:: What this task involves ::
Put everything in the records from the line containing "this 796×1159 image." down to the line containing "[187, 561, 272, 595] StreetNumber: 3027" into a numbered list, including both of those lines. Leave out any blank lines.

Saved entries
◇ ◇ ◇ ◇

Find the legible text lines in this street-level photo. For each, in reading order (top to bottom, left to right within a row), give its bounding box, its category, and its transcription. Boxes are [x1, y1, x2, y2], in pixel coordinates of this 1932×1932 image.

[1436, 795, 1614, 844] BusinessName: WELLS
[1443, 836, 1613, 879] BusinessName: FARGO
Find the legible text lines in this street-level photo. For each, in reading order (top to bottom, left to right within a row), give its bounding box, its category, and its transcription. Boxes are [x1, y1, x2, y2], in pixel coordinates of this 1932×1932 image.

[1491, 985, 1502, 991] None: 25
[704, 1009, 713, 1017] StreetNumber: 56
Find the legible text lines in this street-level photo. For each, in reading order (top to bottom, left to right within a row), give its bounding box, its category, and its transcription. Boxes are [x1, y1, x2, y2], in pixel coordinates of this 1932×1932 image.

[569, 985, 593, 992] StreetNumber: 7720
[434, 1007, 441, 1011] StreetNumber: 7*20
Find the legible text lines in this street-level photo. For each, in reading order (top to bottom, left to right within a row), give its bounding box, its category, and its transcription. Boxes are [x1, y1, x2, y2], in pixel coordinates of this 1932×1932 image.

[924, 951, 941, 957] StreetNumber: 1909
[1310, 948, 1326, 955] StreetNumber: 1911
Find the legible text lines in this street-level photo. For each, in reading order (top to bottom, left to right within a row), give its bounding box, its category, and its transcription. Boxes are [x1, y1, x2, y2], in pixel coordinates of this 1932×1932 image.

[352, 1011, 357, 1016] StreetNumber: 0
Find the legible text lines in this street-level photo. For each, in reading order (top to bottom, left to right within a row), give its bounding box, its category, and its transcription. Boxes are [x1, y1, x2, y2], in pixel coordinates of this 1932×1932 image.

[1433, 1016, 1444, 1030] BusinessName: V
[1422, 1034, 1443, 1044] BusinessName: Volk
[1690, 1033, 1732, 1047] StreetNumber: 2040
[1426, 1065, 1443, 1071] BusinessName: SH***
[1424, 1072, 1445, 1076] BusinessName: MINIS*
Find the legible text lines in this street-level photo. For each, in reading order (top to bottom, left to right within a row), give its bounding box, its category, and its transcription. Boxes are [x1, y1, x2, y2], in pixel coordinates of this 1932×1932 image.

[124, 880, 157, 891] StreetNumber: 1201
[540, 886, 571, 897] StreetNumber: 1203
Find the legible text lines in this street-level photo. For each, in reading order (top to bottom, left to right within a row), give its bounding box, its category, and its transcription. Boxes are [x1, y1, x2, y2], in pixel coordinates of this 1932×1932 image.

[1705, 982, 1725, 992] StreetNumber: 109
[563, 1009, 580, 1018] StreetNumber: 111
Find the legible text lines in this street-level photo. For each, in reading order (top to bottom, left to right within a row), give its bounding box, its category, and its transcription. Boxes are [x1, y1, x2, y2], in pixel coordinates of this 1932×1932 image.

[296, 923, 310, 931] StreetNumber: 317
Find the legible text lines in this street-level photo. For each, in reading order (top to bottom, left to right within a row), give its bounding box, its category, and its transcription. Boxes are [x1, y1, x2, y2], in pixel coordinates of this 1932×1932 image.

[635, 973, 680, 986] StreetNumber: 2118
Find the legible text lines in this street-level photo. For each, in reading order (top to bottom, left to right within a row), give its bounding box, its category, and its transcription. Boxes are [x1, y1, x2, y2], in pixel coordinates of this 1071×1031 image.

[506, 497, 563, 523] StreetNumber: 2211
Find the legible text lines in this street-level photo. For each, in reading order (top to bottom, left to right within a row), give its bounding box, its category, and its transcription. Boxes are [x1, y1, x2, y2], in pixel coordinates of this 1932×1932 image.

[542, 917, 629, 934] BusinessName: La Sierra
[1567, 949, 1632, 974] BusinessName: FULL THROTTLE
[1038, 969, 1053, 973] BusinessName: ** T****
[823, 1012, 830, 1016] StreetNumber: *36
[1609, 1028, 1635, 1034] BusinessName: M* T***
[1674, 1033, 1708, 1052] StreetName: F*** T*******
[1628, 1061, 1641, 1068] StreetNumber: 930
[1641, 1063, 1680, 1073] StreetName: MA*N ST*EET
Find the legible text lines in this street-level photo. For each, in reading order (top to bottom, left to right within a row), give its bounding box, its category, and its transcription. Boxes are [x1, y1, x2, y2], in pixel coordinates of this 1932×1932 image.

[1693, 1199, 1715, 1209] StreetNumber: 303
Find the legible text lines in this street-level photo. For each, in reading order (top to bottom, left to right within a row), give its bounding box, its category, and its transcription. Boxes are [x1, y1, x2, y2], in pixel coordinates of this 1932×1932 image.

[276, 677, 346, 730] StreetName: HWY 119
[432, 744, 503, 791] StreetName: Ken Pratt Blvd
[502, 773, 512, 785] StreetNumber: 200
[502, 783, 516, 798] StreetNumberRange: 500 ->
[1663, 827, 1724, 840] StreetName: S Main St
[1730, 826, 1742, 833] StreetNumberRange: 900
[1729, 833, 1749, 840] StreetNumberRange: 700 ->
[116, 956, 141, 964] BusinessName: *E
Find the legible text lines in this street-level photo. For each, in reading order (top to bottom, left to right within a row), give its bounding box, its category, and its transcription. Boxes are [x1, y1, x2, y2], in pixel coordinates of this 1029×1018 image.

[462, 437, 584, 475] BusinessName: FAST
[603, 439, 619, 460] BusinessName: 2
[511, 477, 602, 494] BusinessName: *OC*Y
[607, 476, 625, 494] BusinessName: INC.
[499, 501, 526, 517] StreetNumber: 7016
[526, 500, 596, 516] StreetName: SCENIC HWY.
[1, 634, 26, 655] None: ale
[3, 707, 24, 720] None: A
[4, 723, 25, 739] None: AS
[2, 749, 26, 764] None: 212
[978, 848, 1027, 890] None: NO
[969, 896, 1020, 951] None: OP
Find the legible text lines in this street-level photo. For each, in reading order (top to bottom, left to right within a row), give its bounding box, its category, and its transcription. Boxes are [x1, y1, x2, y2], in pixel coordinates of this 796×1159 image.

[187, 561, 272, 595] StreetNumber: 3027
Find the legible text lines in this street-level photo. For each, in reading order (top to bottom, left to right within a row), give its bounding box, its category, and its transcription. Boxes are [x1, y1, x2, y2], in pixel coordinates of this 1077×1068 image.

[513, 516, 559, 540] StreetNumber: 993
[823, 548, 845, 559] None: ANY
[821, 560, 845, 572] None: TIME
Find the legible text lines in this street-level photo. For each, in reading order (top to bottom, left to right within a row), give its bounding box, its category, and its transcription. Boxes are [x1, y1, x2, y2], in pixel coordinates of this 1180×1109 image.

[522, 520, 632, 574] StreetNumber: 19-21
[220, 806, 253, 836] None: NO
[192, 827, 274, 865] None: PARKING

◇ ◇ ◇ ◇

:: Full output ::
1. Find the legible text lines in this street-level photo. For each, in reading order (top to bottom, left to right within a row), give its bounding box, its category, and its transcription. Boxes are [x1, y1, x2, y2], in pixel coordinates of this 796×1159 image.
2. [187, 561, 272, 595] StreetNumber: 3027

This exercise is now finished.